Sean V. Cohan

Blog

Out the Leetcode Mines

A Rant

For a couple years now, it’s been generally accepted that most companies use some sort of AI in their hiring process. The reasoning is simple: with demand far outpacing supply for engineering roles, it doesn’t feel reasonable to expect an employee to sort through thousands of applications. This is understandable.

So, the equally understandable response by applicants is to begin using AI on their side of the bargain. Why would you bother to cater something to a human reader if the first person to see it will be a robot? So you run your resume through an LLM to fine-tune it perfectly for each and every job, ensuring that you hit every keyword and bullet point that you think the LLM will be looking for.

Suddenly, we have a situation where computers are reading thousands of nearly-identical resumes written by other computers, and arbitrarily selecting based off of unknowable criteria. Incredible amounts of computing power being spent on both sides, canceling each other out, reducing the process back to, essentially, random chance. Once the initial crowd has been filtered out, the original human hiring managers step in and start doing the actual work.

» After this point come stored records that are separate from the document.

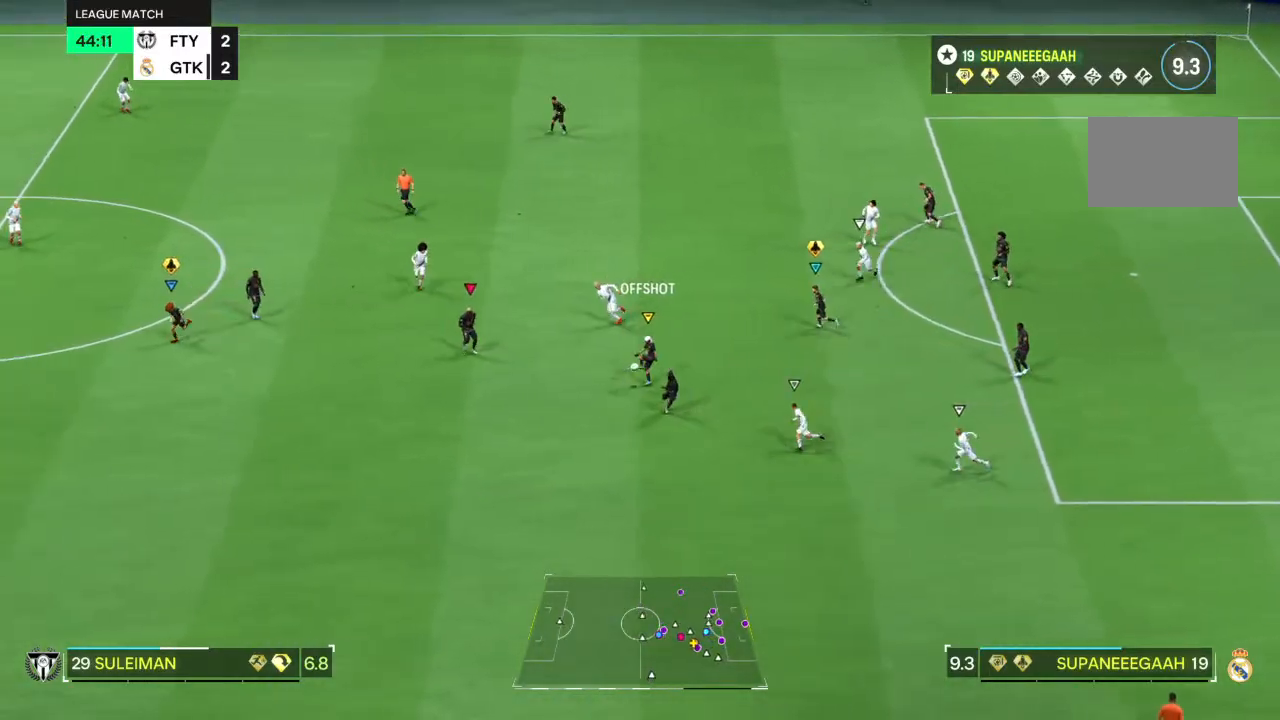
{"buttons": ["R2"], "left_stick": "down-left", "right_stick": "center", "events": []}
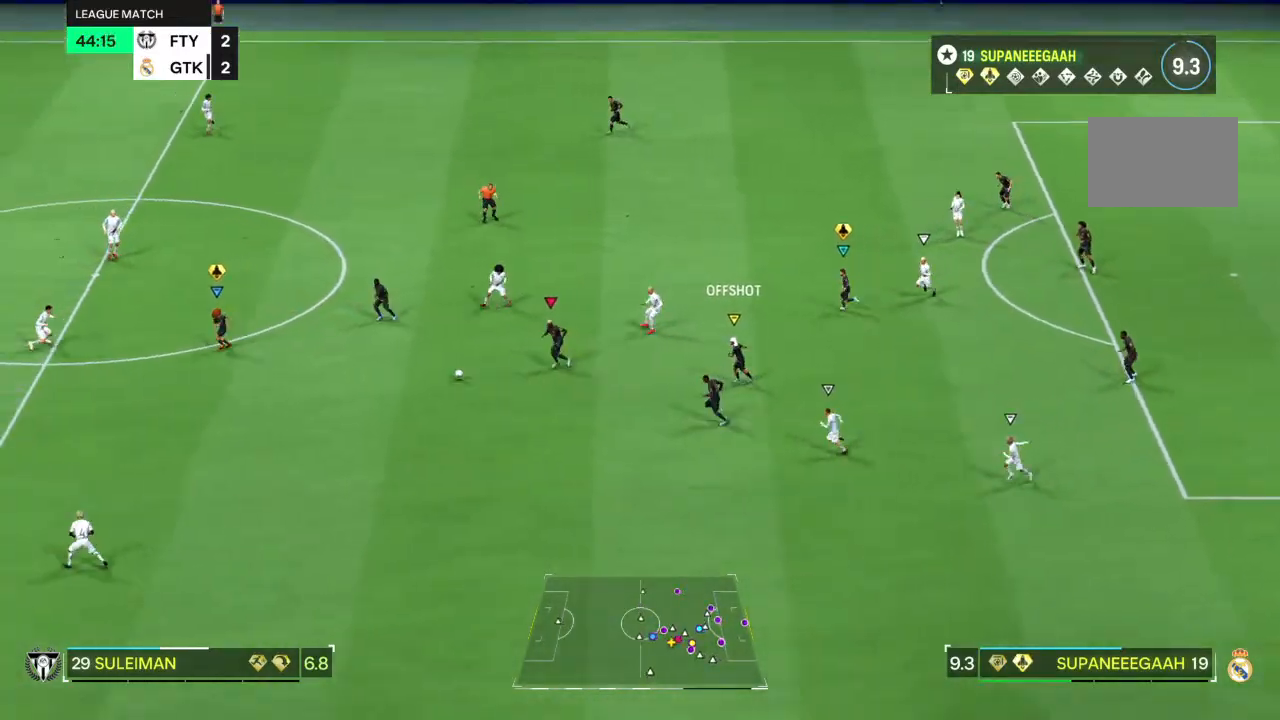
{"buttons": [], "left_stick": "down-left", "right_stick": "center", "events": [[267, "R2", "up"]]}
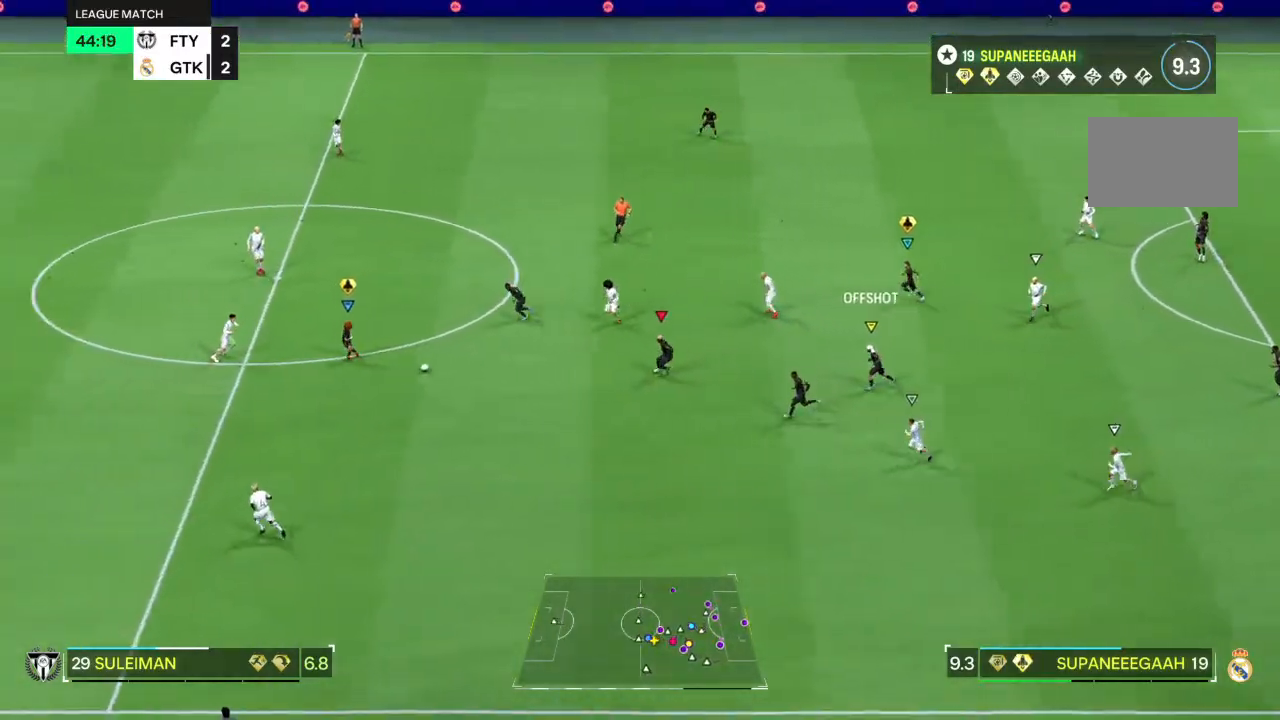
{"buttons": ["L2"], "left_stick": "down", "right_stick": "center", "events": [[300, "right_stick", "down"], [417, "left_stick", "down"], [417, "right_stick", "left"], [467, "right_stick", "center"], [500, "L2", "down"]]}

At the end, both parties are left with less information than they would have otherwise had: The resumes have been fine-tuned beyond recognition, conveying no useful information about the applicants or their capabilities, and the applicants have no sense of what they could or should have done differently.

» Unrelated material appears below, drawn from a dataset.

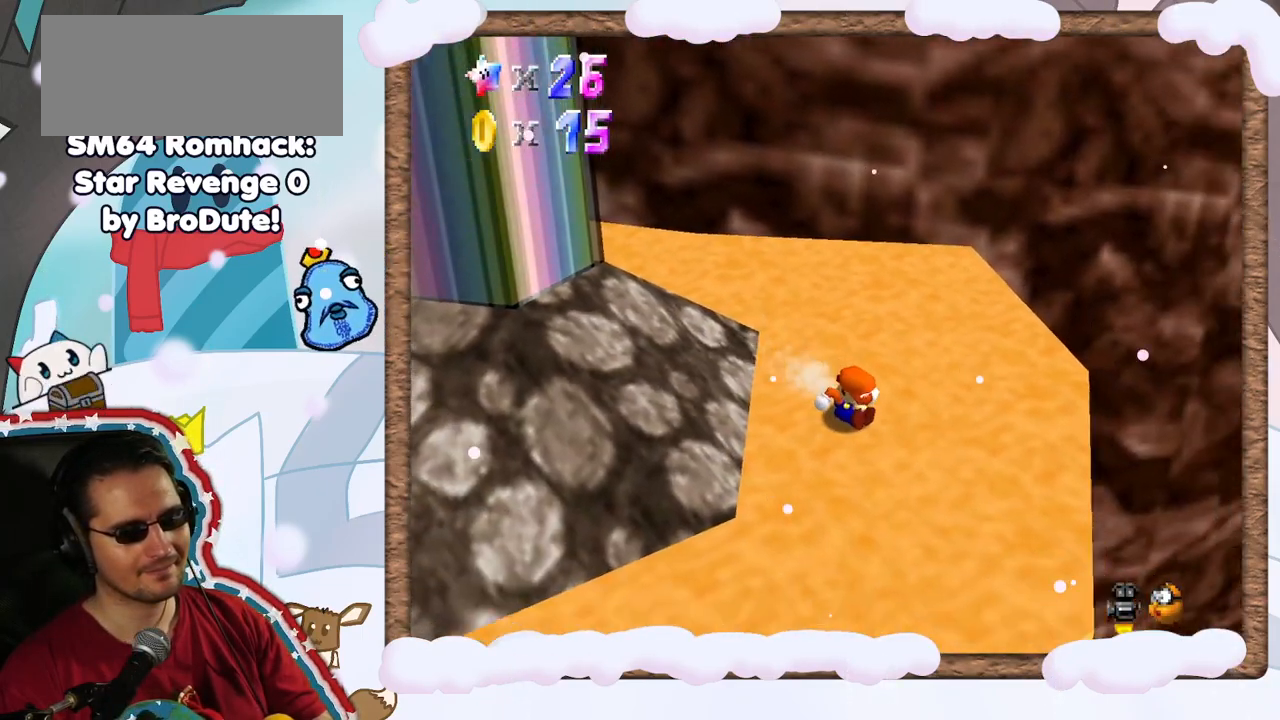
Gameplay with a controller (Nintendo layout); each line is a JSON object with the inputs held at the frame after it (dt_ms = milliseconds from this image to that frame). "events" lists button and stick changes between this image and that frame as [ms after this image, input, new state], when the widget could be followed in between. Not read: L3 R3.
{"dt_ms": 500, "buttons": ["C_LEFT"], "left_stick": "up-left", "events": [[67, "left_stick", "center"], [150, "left_stick", "up-left"], [183, "A", "down"], [333, "A", "up"], [483, "C_LEFT", "down"]]}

Not long ago, a very silly website called Moltbook received a lot of very silly press, purporting to be a “reddit-style social network” for AI agents. The idea was that you’d just let these robots talk to each other, and see what happens. Breathless, pearl-clutching, financially biased evangelists pointed to anecdotal conversations where they seemed to be having discussions, planning, scheming, etc. It looked, to them, like evidence for the future potential (and future dangers) of AI.

This didn’t amount to much. People willing to assign some further scrutiny to the website found aimless, meaningless conversations, and human vandals playing pranks. In addition, the vibe-coded application itself was found to be horribly insecure, and was easily hacked by security researchers.

Though the idea of AI talking to AI is compelling from a science-fiction perspective, there’s no real meat there. Functionally, it’s not any different than an AI talking to itself, or an AI responding to a human. Though we can build scaffolding that imitates this behavior, LLMs don’t learn in the same way a person learns. The end result of two AIs talking to each other isn’t more content, it’s less. A ping-pong back-and-forth erosion of meaning, nuance, and intention, reducing the information in the middle to the most generic, hollow version of itself. Humans using AI to cater information to other AIs, shooting as hard as they can for a dead-center smoothed-out average.

Song of the Day:

An unusually well-photographed clip, shot on grainy 16mm film. Parquet Courts, for this tour, teamed up with NYC weirdos PC Worship as some kind of not-so-super supergroup. The Television-worshipping indie stars bounce off of the artsier, jazzier PC Worship to create a brand-new cover of a 40-year-old jam. Dissonant vocals, empty space, pick-scrapes, saxophone blasts, culminating in a plodding, atmospheric groove. Bob your head along with them, join in.

Job Search Day 1

Stumbling out of the mind-scrambling pressure cooker of combined full-time-work and full-time-school and into a very complicated job market.

Today’s very minor goal was to update my personal website and implement this blog. I built this page with Astro last year, and then immediately began to enthusiastically neglect it.

Reasonably and logically, I know computers, networks, apps, devices, etc. are so massively, thoroughly integrated into our daily lives, that even if it’s a particularly difficult moment to break into the industry, there’s always going to be a need for software engineers. That said, it’s no secret that much of the grunt work that used to be the domain of the Junior Engineer can now be handled by AI. This is, for me, financially inconvenient.

A Computer Thought:

Is it normal to get a wall-eyed sense of juvenile satisfaction from hitting brew upgrade? Watching all the crap you’ve installed over the years update all at once? Am I easily entertained by lights and colors? Empty-brained, drooling, watching the numbers tick up, I did briefly wonder how safe any of this is.

I grew up using Windows, and as I understood it, if you wanted to install software, you had to navigate to a webpage, download a definitely-legit .exe file, allow it to do its dark and mysterious business, and hopefully wind up with a totally different .exe file that will run the software, taking advantage of all the unknowable changes that you just made to your dad’s computer. The security risks here are, initially, unambiguous.

When I started using Linux and MacOS, I was surprised by the simplicity of package managers. Where are these packages coming from, and why do we trust them?

Is there anyone making sure all these packages are safe?

SOMETIMES (For apt on linux, YES. For homebrew, YES but less rigorously. For pip and npm, NOT AT ALL.)

If I make a typo, can I accidentally install something dangerous?

YES (On pip and npm, definitely.)

If it was safe to begin with, is it still safe?

NO

Song of The Day:

Real dorky stuff. King Crimson at the beginning of their 80s rebirth. Adrian Belew, freshly poached from the Talking Heads, hopping around like a lunatic, resplendent in his floppy pink suit. Increasingly menacing polyrhythms.